The 2003 Milutin Milanković Medal is awarded to George Kukla for his pioneering study of terrestrial records and for linking past climate changes with Milankovich’s astronomical theory of climate.

George Kukla is the US scientist born in the former Czechoslovakia. Trained in geology, he has worked in different countries, having a great expertise in geologic exploration. During his stay in Eastern Europe, he worked in the Czech and Austrian loess series and wrote numerous papers on Pleistocene stratigraphy, soils and geophysical properties. He has focussed on the definition of a unified Quaternary stratigraphy, combining the classical Alpine Glacial system with mid-European fluvial terraces, the loess stratigraphies and the marine isotope stages. This led him to realize that the cyclicity in the continental deposits is more complex than earlier believed and that it closely relates to Milutin Milankovich’s astronomic theory. Veracity of the latter at that time was widely questioned due to misinterpreted radiocarbon dates. George Kukla applied Milankovich’s dating to the Quaternary systems already in early 1960’s and in a still up-to-date review of the “Periglazialzone Löss und Paläolithikum der Tschechoslowakei” published in 1969, seven years prior to the famous Hays, Imbrie and Shackleton’s paper in Science. Although he already started his investigation on the relations between past climates records and the astronomical forcing in Czechoslovakia, George Kukla tremendously expanded his studies of this topic when in 1971 he moved to the Lamont- Doherty Geological Observatory in USA. In close cooperation with many paleoclimatologists, he became one of the leading scientists specialist in Milankovich’s theory.
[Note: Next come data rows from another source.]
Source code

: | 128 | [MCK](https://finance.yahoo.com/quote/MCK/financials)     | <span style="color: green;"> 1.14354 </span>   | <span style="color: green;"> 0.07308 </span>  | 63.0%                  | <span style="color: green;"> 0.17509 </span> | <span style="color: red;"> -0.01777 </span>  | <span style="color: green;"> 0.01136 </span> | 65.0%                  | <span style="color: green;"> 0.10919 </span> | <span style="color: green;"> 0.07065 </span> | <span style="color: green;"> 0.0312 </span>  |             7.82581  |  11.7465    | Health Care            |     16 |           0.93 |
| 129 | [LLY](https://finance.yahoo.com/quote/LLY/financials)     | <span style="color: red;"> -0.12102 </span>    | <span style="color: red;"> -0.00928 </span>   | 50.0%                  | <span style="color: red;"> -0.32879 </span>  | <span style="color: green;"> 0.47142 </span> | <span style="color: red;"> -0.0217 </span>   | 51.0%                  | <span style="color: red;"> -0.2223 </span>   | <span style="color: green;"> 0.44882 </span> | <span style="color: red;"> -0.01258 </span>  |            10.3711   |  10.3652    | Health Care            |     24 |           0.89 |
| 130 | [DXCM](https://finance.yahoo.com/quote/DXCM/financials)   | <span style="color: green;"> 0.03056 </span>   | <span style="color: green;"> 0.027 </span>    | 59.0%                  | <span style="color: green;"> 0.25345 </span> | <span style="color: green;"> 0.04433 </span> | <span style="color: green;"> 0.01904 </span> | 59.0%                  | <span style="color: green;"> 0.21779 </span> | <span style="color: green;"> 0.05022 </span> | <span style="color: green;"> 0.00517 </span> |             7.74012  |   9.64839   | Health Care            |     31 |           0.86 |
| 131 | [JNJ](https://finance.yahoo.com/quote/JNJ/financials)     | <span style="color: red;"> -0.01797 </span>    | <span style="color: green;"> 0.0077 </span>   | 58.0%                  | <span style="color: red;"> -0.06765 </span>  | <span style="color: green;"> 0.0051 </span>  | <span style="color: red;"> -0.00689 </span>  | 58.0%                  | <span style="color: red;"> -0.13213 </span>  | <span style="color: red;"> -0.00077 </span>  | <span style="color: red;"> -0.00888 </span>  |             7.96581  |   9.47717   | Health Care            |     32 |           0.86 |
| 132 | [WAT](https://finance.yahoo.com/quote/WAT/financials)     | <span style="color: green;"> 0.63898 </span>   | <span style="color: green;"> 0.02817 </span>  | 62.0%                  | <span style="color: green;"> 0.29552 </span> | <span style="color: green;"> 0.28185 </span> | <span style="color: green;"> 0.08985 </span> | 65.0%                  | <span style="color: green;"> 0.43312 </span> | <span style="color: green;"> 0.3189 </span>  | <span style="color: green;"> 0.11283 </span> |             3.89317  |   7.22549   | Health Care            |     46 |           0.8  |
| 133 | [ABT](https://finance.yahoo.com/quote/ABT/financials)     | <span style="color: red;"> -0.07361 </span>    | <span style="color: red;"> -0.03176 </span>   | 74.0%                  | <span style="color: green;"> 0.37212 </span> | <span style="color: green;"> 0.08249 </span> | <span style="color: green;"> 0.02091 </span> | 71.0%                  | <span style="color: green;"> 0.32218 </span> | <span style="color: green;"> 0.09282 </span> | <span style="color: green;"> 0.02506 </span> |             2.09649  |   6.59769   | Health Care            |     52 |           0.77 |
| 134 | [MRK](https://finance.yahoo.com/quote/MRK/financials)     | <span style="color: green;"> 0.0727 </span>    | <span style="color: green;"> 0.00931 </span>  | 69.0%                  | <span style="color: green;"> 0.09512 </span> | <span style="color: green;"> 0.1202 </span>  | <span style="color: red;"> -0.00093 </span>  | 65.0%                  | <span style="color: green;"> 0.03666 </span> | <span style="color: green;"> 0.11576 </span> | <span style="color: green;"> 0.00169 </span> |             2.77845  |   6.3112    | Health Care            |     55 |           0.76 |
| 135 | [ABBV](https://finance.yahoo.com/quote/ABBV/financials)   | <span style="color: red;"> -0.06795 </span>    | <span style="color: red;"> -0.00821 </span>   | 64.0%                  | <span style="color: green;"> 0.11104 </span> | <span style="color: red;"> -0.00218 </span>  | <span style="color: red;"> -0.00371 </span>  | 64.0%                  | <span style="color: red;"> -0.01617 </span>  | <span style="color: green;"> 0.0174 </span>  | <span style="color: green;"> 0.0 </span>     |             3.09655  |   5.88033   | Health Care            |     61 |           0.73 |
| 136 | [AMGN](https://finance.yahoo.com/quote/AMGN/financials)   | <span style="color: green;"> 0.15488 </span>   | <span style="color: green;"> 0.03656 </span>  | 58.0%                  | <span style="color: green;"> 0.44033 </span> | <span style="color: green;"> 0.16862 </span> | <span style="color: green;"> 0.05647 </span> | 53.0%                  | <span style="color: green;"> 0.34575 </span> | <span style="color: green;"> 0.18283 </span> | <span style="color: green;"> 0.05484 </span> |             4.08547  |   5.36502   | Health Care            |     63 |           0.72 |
George Kukla, as one of the pioneers, investigated loess on several continents. His work in Europe and China, following that of Professor Liu Tunsheng, is well known. It provided a remarkable tool to study the Milankovich astronomical theory of climate changes, and was followed by numerous students who stepped in. But George Kukla’s interest in the astronomical theory does not rely only on the loess and the oceanic sediments. He is interested by linking different types of forcing, studying the impact of present concentration of CO2, the albedo variation due to the variation of the snow cover, impact of insolation on ENSO and on the cycle of atmospheric water vapor; all the elements playing an important role in the climate theory. Directly or indirectly. George Kuka’s work is always oriented toward the advancement and refinement of Milankovich theory as most of his papers testify. He organized several workshops on the relationship between the past climate records and the astronomical theory, with results published in international journals or in the NATO Series. George Kukla has also been invited to speak on many scientific workshops and conferences about Milankovich’s theory.